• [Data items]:
'''

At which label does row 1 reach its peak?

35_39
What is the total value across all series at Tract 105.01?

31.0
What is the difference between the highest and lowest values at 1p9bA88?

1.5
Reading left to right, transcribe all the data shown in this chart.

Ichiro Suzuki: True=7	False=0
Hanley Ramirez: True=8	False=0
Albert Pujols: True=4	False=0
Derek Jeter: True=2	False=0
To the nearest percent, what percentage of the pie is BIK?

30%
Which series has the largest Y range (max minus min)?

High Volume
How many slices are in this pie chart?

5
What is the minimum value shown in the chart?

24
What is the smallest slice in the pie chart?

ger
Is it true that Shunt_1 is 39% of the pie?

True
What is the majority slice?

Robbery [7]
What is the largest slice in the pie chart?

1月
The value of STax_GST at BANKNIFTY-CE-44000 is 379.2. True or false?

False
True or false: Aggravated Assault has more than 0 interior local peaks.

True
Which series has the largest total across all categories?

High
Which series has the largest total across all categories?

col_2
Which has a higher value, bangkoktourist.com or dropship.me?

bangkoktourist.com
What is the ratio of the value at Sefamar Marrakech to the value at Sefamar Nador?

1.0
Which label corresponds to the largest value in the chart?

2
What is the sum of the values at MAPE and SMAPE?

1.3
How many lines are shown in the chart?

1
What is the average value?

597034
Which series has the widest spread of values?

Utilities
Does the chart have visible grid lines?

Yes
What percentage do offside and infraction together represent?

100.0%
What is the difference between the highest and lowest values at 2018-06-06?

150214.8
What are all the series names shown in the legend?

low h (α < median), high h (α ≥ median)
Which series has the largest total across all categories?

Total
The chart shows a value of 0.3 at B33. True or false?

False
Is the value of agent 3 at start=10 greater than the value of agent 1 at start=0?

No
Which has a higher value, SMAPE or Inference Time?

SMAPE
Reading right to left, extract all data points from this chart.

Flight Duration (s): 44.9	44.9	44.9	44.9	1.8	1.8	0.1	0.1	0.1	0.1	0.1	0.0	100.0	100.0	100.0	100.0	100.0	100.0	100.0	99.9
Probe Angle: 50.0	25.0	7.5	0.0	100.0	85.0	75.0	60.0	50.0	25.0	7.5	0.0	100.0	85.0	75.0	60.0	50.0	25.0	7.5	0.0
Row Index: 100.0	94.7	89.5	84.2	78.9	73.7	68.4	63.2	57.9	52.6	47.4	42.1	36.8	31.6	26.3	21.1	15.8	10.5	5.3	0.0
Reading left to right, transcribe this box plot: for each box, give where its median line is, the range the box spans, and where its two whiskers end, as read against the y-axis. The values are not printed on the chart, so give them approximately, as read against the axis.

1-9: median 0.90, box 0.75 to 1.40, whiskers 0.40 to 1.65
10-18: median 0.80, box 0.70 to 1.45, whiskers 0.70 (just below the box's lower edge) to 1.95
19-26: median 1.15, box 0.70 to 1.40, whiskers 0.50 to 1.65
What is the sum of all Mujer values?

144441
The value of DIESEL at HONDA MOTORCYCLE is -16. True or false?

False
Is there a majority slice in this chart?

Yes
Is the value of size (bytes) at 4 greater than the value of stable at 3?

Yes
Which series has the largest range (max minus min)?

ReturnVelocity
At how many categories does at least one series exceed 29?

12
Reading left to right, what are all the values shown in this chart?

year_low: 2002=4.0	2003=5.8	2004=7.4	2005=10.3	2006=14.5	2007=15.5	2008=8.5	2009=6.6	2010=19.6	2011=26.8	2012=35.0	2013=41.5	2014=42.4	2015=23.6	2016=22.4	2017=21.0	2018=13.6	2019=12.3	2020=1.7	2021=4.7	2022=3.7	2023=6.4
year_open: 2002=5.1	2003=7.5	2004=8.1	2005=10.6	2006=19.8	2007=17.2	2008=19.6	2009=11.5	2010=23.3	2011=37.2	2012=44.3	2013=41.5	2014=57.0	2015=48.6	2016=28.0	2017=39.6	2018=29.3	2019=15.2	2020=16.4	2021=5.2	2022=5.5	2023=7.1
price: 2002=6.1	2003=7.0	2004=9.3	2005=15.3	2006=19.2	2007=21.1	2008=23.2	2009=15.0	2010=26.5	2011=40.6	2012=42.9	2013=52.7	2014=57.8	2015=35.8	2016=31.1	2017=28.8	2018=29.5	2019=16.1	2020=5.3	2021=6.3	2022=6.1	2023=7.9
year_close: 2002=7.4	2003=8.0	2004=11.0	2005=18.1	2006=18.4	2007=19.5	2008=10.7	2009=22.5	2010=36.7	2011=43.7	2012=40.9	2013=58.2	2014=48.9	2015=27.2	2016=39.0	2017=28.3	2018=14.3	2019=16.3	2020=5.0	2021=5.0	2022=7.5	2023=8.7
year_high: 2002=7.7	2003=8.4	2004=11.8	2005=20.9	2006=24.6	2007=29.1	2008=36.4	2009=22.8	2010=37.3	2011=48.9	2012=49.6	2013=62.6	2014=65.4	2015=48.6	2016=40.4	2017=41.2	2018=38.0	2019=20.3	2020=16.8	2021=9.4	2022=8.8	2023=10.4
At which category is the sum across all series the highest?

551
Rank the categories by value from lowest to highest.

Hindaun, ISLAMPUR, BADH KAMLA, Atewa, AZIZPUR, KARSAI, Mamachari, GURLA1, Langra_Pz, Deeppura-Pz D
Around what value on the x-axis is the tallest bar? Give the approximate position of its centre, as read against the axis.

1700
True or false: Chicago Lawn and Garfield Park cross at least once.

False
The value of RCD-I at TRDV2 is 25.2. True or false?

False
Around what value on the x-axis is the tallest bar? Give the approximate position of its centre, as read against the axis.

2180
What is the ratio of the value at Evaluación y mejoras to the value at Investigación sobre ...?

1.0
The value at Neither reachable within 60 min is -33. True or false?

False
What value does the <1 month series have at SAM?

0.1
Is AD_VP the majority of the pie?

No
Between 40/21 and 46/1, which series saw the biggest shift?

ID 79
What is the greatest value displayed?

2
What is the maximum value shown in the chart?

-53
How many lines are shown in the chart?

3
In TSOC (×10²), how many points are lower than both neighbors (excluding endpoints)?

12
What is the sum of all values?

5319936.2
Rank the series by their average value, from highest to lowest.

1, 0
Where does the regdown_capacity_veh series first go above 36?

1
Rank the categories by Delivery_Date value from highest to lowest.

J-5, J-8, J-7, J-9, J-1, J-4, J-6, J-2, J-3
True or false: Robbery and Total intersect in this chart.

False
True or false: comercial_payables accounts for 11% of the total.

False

'''

• [DIRECTIONS FOR THIS TASK]:
Copy verbatim the lines of the listing starting at the line containing "low h (α < median), high h (α ≥ median)" and ending at the line containing "Reading right to".

• [RESPONSE TO THIS TASK]:
low h (α < median), high h (α ≥ median)
Which series has the largest total across all categories?

Total
The chart shows a value of 0.3 at B33. True or false?

False
Is the value of agent 3 at start=10 greater than the value of agent 1 at start=0?

No
Which has a higher value, SMAPE or Inference Time?

SMAPE
Reading right to left, extract all data points from this chart.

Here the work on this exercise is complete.